L'amore non perdona

ITALIA, FRANCIA - 2014
Adriana ha quasi sessant'anni, è francese di nascita, ma da molto tempo vive in Italia. La donna ha una figlia, un nipote e un lavoro da infermiera nell'ospedale della sua città dove, un giorno, in corsia conosce Mohamed, un giovane arabo di trent'anni. Tra Adriana e Mohamed, profondamente soli prima di incontrarsi, nascerà una storia destinata a dare scandalo...

CAST

NOTE

- COPRODUTTORE: FABIO CONVERSI.

- REALIZZATO IN ASSOCIAZIONE CON BNL-GRUPPO BNP PARIBAS (AI SENSI DELLE NORME SUL TAX CREDIT) E' RICONOSCIUTO DI INTERESSE CULTURALE CON IL CONTRIBUTO DEL MIBACT-DIREZIONE GENERALE PER IL CINEMA; HA OTTENUTO IL SOSTEGNO DI: REGIONE LAZIO FONDO REGIONALE PER IL CINEMA E L'AUDIOVISIVO E APULIA FILM COMMISSION. INIZIATIVA CO-FINANZIATA DAL FONDO EUROPEO DI SVILUPPO REGIONALE (FESR) DELL'UE.

CRITICA

"La tentazione di risolvere il film nella denuncia del dominio di pregiudizi e restrizioni culturali e religiose non impedisce alla strana coppia di buoni attori (anzi, ottima la marsigliese Ascaride in questa trasferta pugliese) di tenerci in gioco tra emozioni e passioni misurate nell'economia di personaggi riservati, plausibili, nonostante maldestre banalità (...)." (Silvio Danese, 'Nazione - Carlino - Giorno', 10 aprile 2015)

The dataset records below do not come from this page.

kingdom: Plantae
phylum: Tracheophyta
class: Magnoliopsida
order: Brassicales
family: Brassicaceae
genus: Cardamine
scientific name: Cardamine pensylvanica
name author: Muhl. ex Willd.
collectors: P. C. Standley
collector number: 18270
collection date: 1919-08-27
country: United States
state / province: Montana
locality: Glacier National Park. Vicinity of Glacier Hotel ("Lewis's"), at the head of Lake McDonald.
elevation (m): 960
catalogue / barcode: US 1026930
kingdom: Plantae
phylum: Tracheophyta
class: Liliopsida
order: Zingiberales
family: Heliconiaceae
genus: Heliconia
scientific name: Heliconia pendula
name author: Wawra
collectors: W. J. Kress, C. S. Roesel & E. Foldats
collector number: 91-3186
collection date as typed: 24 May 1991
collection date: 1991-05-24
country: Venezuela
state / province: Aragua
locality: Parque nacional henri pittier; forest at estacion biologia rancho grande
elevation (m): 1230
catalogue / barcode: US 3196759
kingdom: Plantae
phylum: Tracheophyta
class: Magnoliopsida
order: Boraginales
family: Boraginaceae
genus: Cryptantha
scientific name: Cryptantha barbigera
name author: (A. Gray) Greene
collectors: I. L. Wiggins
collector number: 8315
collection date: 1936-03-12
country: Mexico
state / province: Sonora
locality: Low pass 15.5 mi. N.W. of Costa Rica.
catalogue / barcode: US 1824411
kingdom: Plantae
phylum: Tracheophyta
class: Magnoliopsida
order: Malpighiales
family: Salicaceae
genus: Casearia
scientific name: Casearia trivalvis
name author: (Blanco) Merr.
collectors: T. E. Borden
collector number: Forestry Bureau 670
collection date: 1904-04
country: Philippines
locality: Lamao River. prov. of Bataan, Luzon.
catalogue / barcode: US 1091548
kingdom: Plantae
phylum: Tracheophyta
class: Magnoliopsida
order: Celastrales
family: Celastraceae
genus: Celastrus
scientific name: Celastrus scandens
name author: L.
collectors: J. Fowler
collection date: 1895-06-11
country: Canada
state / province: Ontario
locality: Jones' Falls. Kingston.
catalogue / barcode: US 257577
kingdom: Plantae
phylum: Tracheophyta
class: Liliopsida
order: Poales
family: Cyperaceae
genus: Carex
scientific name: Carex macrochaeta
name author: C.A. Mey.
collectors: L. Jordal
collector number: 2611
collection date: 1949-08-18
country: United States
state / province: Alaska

"Copia conforme dei grandi mélo di amori impossibili, da 'Sirk' a 'La paura mangia l'anima' di Fassbinder di cui ripete lo schema etnico passionale (...). II documentarista Stefano Consiglio qui cavalca i sentimenti di fatto (sembra quasi una storia gay), dove la brava Ariane Ascaride in Guèdiguian gioca di riserva ma con passione accompagnata dalle stereotipate proteste della figlia (Francesca Inaudi)." (Maurizio Porro, 'Corriere della Sera', 9 aprile 2015)

"(...) il regista, al primo film di finzione dopo tanti bei documentari ('Il centro', 'L'uomo flessibile', 'Il futuro - Comizi infantili'), mette in primo piano lasciando volutamente (a tratti un po' sommariamente) nell'ombra contesti sociali e familiari. Per concentrarsi sulla pelle, i gesti, il calore, il mistero di quei due corpi che si cercano, oltre ogni ragionevolezza. Disegnando attraverso questo amore una mappa dell'esclusione che avremmo voluto ancora più aspra, più definita. Ma che nel nostro cinema così spesso distratto, o evasivo, o succube della cronaca più ricattatoria, è un atto di coraggio e di fiducia. Proprio così, di fiducia." (Fabio Ferzetti, 'Il Messaggero', 9 aprile 2015)

"Opera prima 'di finzione' del bravo documentarista Consiglio, 'L'amore non perdona' non si fa - ahinoi - 'perdonare', nonostante il coraggioso tentativo di confezionare un film che scardini ogni pregiudizio. Ed anche la brava attrice francese Ascaride (musa del marito/regista Robert Guédiguian) non risolleva le parti, anzi, cade vittima di un progetto di cui sembra estranea dall'inizio alla fine." (Anna Maria Pasetti, 'Il Fatto Quotidiano', 9 aprile 2015)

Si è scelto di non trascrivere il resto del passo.